== INPUT RECORDS ==

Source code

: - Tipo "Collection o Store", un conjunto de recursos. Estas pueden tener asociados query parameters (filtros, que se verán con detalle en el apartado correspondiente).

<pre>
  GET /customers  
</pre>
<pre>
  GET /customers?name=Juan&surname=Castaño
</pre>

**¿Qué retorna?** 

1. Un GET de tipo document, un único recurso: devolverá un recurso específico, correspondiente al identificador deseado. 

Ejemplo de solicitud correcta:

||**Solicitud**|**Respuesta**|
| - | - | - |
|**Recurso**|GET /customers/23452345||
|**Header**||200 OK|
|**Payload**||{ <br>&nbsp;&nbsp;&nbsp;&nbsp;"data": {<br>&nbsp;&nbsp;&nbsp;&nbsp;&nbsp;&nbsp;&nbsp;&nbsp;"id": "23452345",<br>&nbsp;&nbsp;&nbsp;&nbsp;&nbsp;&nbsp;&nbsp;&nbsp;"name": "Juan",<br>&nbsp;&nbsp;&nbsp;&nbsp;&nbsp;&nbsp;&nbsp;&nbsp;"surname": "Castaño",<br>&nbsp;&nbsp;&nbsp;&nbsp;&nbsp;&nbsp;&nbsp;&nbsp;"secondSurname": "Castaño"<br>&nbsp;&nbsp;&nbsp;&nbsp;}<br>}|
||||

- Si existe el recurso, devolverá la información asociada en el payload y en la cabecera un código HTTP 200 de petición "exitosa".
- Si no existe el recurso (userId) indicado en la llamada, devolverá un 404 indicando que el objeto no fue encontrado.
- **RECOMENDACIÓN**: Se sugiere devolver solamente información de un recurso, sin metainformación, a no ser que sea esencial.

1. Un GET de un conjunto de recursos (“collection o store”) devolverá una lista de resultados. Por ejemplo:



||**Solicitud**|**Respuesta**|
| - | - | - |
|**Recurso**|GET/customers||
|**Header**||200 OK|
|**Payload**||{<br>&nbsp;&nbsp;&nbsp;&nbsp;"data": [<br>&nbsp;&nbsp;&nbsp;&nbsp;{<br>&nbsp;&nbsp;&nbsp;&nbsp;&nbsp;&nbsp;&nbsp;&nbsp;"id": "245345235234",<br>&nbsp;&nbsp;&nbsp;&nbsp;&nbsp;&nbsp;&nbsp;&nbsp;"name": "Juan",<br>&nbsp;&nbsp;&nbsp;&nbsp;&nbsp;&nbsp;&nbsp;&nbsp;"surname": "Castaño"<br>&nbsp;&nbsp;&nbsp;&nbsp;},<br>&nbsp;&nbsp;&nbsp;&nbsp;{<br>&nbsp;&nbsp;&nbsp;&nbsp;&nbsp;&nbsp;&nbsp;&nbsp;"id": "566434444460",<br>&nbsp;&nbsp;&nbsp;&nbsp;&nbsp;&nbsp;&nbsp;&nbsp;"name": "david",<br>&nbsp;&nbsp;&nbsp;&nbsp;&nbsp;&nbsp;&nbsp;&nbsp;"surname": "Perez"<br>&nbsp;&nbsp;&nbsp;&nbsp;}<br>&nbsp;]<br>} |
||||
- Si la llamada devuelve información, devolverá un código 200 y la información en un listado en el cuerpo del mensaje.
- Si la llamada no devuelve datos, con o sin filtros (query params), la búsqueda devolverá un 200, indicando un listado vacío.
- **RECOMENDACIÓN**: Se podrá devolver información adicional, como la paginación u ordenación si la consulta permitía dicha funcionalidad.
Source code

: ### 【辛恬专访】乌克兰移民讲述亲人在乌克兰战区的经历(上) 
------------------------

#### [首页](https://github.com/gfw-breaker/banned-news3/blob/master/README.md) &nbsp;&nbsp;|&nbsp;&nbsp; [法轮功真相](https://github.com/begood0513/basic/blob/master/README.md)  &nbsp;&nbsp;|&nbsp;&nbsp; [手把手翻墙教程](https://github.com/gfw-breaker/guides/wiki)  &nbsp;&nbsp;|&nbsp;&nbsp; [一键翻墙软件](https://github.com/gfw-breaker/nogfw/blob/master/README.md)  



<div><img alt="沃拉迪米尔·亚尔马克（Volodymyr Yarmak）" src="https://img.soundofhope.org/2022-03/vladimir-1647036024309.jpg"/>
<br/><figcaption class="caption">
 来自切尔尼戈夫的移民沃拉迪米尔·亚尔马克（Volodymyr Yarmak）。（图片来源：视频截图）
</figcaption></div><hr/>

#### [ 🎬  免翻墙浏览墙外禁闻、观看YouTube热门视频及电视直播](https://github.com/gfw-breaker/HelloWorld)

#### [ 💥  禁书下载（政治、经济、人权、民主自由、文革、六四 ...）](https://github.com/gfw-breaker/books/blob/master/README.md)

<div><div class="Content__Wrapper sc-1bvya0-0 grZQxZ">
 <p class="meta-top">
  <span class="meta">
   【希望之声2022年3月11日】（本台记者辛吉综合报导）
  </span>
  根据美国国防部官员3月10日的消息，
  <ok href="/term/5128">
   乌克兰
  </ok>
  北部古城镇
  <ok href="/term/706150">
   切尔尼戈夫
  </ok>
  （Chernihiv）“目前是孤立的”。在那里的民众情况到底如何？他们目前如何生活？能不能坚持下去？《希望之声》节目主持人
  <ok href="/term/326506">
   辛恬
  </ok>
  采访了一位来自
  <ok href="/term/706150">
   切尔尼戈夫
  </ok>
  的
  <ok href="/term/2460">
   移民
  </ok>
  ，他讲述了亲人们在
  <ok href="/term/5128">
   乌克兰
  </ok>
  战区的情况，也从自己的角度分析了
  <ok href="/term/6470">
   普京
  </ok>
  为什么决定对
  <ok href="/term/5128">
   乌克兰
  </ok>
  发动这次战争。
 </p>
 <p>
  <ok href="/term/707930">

===

__YOUR ASSIGNMENT__: Pull out every line of the rows word for word, beginning with the very first line and going on through the line containing "1. Un GET de un", that line included.

__TASK SOLUTION__:
Source code

: - Tipo "Collection o Store", un conjunto de recursos. Estas pueden tener asociados query parameters (filtros, que se verán con detalle en el apartado correspondiente).

<pre>
  GET /customers  
</pre>
<pre>
  GET /customers?name=Juan&surname=Castaño
</pre>

**¿Qué retorna?** 

1. Un GET de tipo document, un único recurso: devolverá un recurso específico, correspondiente al identificador deseado. 

Ejemplo de solicitud correcta:

||**Solicitud**|**Respuesta**|
| - | - | - |
|**Recurso**|GET /customers/23452345||
|**Header**||200 OK|
|**Payload**||{ <br>&nbsp;&nbsp;&nbsp;&nbsp;"data": {<br>&nbsp;&nbsp;&nbsp;&nbsp;&nbsp;&nbsp;&nbsp;&nbsp;"id": "23452345",<br>&nbsp;&nbsp;&nbsp;&nbsp;&nbsp;&nbsp;&nbsp;&nbsp;"name": "Juan",<br>&nbsp;&nbsp;&nbsp;&nbsp;&nbsp;&nbsp;&nbsp;&nbsp;"surname": "Castaño",<br>&nbsp;&nbsp;&nbsp;&nbsp;&nbsp;&nbsp;&nbsp;&nbsp;"secondSurname": "Castaño"<br>&nbsp;&nbsp;&nbsp;&nbsp;}<br>}|
||||

- Si existe el recurso, devolverá la información asociada en el payload y en la cabecera un código HTTP 200 de petición "exitosa".
- Si no existe el recurso (userId) indicado en la llamada, devolverá un 404 indicando que el objeto no fue encontrado.
- **RECOMENDACIÓN**: Se sugiere devolver solamente información de un recurso, sin metainformación, a no ser que sea esencial.

1. Un GET de un conjunto de recursos (“collection o store”) devolverá una lista de resultados. Por ejemplo:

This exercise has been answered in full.